Email Correspondence between Satoshi and Donald. Source: metzdowd
He also supports his claim with evidence gathered through analysis of the writing system used by Satoshi. He wrote, “[Donald’s] communications included language that made me think of Satoshi.”

RELATED: From Dorian Nakamoto to Elon Musk: An Incomplete List of Supposed People Satoshi Nakamoto

He argues that Satoshi’s “excellent understanding of not only English but also North American English” means that he may have been born, raised, or educated in the United States, Great Britain, or a former British colony.

For example, Satoshi uses the word “adviser” and the British spelling of the word “service”.

In the same way, he was able to associate Satoshi with Donald through a peculiar use of the word shumian. Donald used the word in his email response to Digicash patents on August 3, 2003, and Satoshi also used it in his email response on February 11, 2009.
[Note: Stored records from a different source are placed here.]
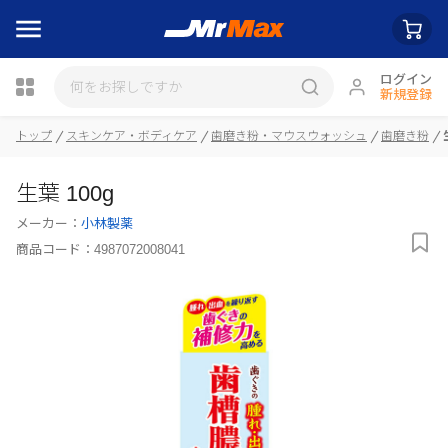
ログイン
新規登録
トップ
スキンケア・ボディケア
歯磨き粉・マウスウォッシュ
歯磨き粉
瓶詰
生葉 100g
メーカー：
小林製薬
商品コード：
4987072008041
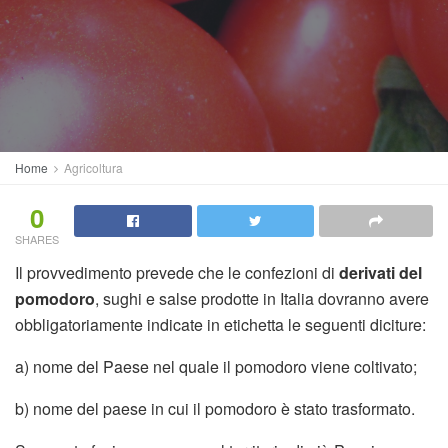
Home
Agricoltura
0
SHARES
Il provvedimento prevede che le confezioni di
derivati del
pomodoro
, sughi e salse prodotte in Italia dovranno avere
obbligatoriamente indicate in etichetta le seguenti diciture:
a) nome del Paese nel quale il pomodoro viene coltivato;
b) nome del paese in cui il pomodoro è stato trasformato.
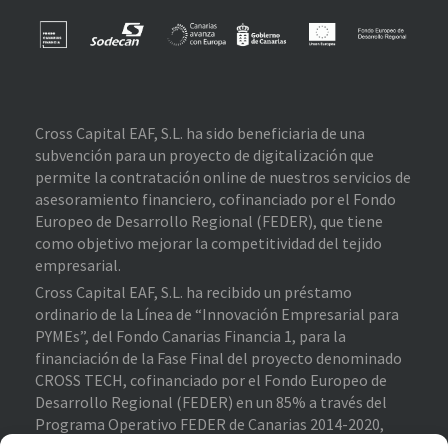
Cross Capital EAF, S.L. ha sido beneficiaria de una
subvención para un proyecto de digitalización que
permite la contratación online de nuestros servicios de
asesoramiento financiero, cofinanciado por el Fondo
Europeo de Desarrollo Regional (FEDER), que tiene
como objetivo mejorar la competitividad del tejido
empresarial.
Cross Capital EAF, S.L. ha recibido un préstamo
ordinario de la Línea de “Innovación Empresarial para
PYMEs”, del Fondo Canarias Financia 1, para la
financiación de la Fase Final del proyecto denominado
CROSS TECH, cofinanciado por el Fondo Europeo de
Desarrollo Regional (FEDER) en un 85% a través del
Programa Operativo FEDER de Canarias 2014-2020,
contribuyendo al cumplimiento de los objetivos del eje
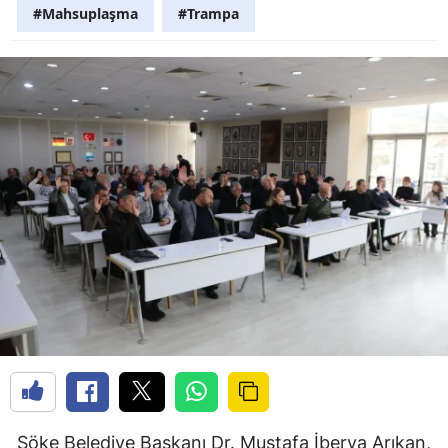
#Mahsuplaşma
#Trampa
Söke Belediye Başkanı Dr. Mustafa İberya Arıkan,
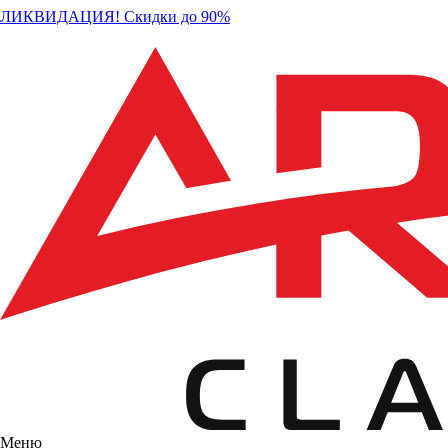
ЛИКВИДАЦИЯ! Скидки до 90%
Меню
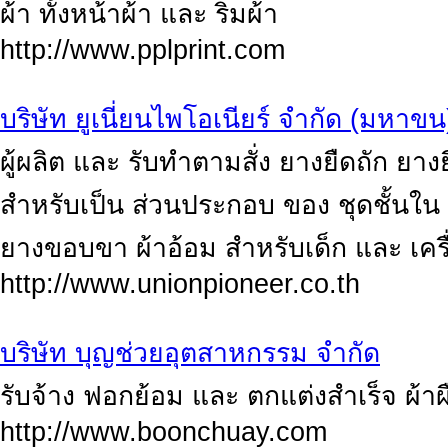
ผ้า ทั้งหน้าผ้า และ ริมผ้า
http://www.pplprint.com
บริษัท ยูเนี่ยนไพโอเนียร์ จำกัด (มหาขน
ผู้ผลิต และ รับทำตามสั่ง ยางยืดถัก ย
สำหรับเป็น ส่วนประกอบ ของ ชุดชั้นใน 
ยางขอบขา ผ้าอ้อม สำหรับเด็ก และ เครื
http://www.unionpioneer.co.th
บริษัท บุญช่วยอุตสาหกรรม จํากัด
รับจ้าง ฟอกย้อม และ ตกแต่งสําเร็จ ผ้าผ
http://www.boonchuay.com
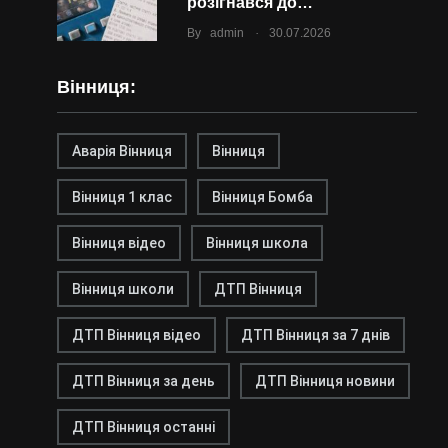
розігнався до…
.
By
admin
30.07.2026
Вінниця:
Аварія Вінниця
Вінниця
Вінниця 1 клас
Вінниця Бомба
Вінниця відео
Вінниця школа
Вінниця школи
ДТП Вінниця
ДТП Вінниця відео
ДТП Вінниця за 7 днів
ДТП Вінниця за день
ДТП Вінниця новини
ДТП Вінниця останні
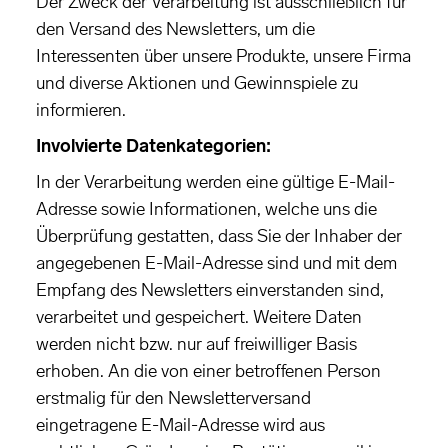
Der Zweck der Verarbeitung ist ausschließlich für
den Versand des Newsletters, um die
Interessenten über unsere Produkte, unsere Firma
und diverse Aktionen und Gewinnspiele zu
informieren.
Involvierte Datenkategorien:
In der Verarbeitung werden eine gültige E-Mail-
Adresse sowie Informationen, welche uns die
Überprüfung gestatten, dass Sie der Inhaber der
angegebenen E-Mail-Adresse sind und mit dem
Empfang des Newsletters einverstanden sind,
verarbeitet und gespeichert. Weitere Daten
werden nicht bzw. nur auf freiwilliger Basis
erhoben. An die von einer betroffenen Person
erstmalig für den Newsletterversand
eingetragene E-Mail-Adresse wird aus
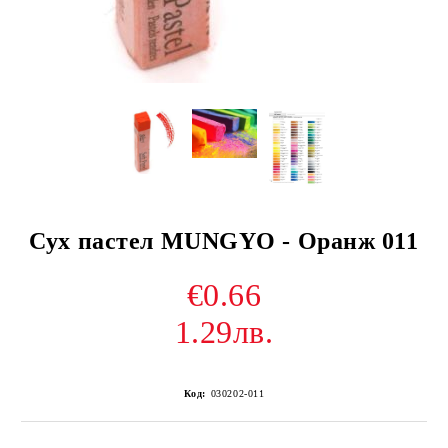
Сух пастел MUNGYO - Оранж 011
€0.66
1.29лв.
Код:
030202-011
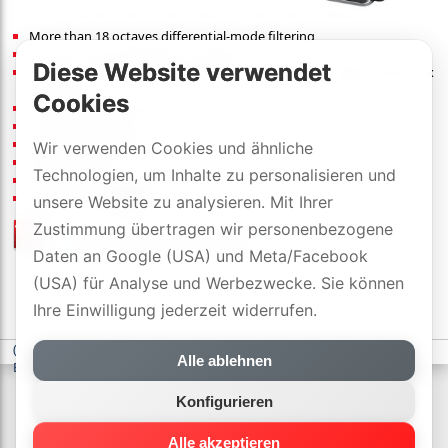
More than 18 octaves differential-mode filtering
Ground-Noise Dissipation: 1 outlet
Diese Website verwendet
Outlets: 1 x 4K/8K Video Optimized Linear Filter, 2 x High-Current, 3 x
Linear Filter
Cookies
2X high-speed USB ports (3.4A)
uVP
:
299
[CHF]
/pcs
Dimensionen (B×H×T): 39×15×8 cm
Wir verwenden Cookies und ähnliche
Gewicht: 2.2 kg
Technologien, um Inhalte zu personalisieren und
Links:
Details
Ausführung:
unsere Website zu analysieren. Mit Ihrer
Preisliste
/
offizielle Händler
Zustimmung übertragen wir personenbezogene
mit DYNAVOX-SWISS-GARANTIE
Daten an Google (USA) und Meta/Facebook
(USA) für Analyse und Werbezwecke. Sie können
Ihre Einwilligung jederzeit widerrufen.
(c) DYNAVOX electronics AG
-
Datenschutzerklärung
-
Cookie-
Alle ablehnen
Einstellungen
Konfigurieren
Alle akzeptieren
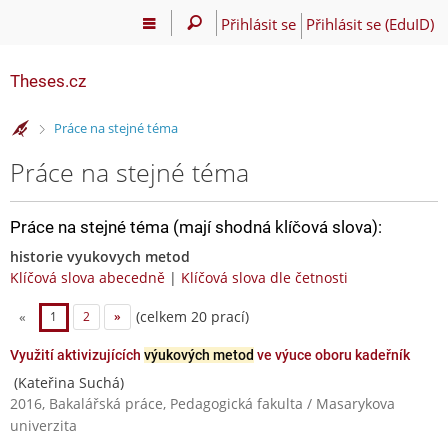
Přihlásit se
Přihlásit se (EduID)
Theses.cz
>
Práce na stejné téma
Práce na stejné téma
Práce na stejné téma (mají shodná klíčová slova):
historie vyukovych metod
Klíčová slova abecedně
|
Klíčová slova dle četnosti
(celkem 20 prací)
«
1
2
»
Využití aktivizujících
výukových metod
ve výuce oboru kadeřník
(Kateřina Suchá)
2016, Bakalářská práce, Pedagogická fakulta / Masarykova
univerzita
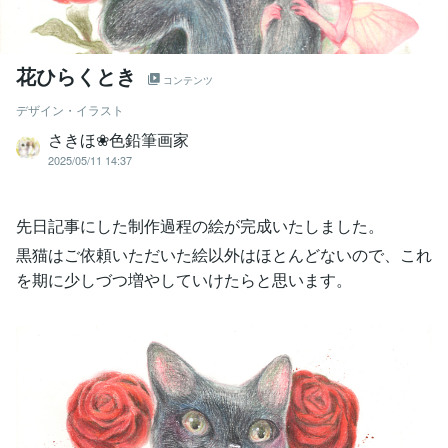
花ひらくとき
コンテンツ
デザイン・イラスト
さきほ❀色鉛筆画家
2025/05/11 14:37
先日記事にした制作過程の絵が完成いたしました。
黒猫はご依頼いただいた絵以外はほとんどないので、これ
を期に少しづつ増やしていけたらと思います。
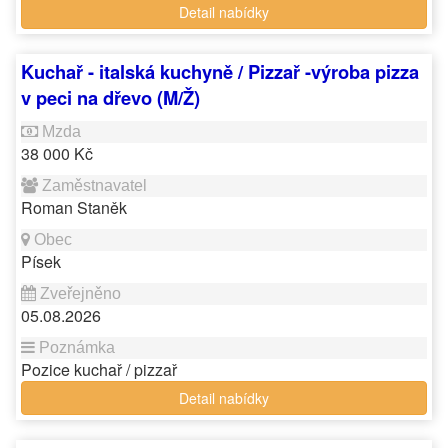
Detail nabídky
Kuchař - italská kuchyně / Pizzař -výroba pizza
v peci na dřevo (M/Ž)
38 000 Kč
Roman Staněk
Písek
05.08.2026
Pozice kuchař / pizzař
Detail nabídky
And so the secret was revealed. Wootta said the likelihood that two people will have the same credentials, have a clear understanding of North American language and culture, and have roughly the same official document, is astronomically low.

Matty Greenspan, founder of quantum economics, said Gerrard worked on the research for several months with Charles Burd, COO, who “ensures good research practice and intelligence gathering.”

Since the post was published, he said, the response has been “unique”.

“This is without a doubt one of our most popular research articles to date, and we continue to misunderstand it.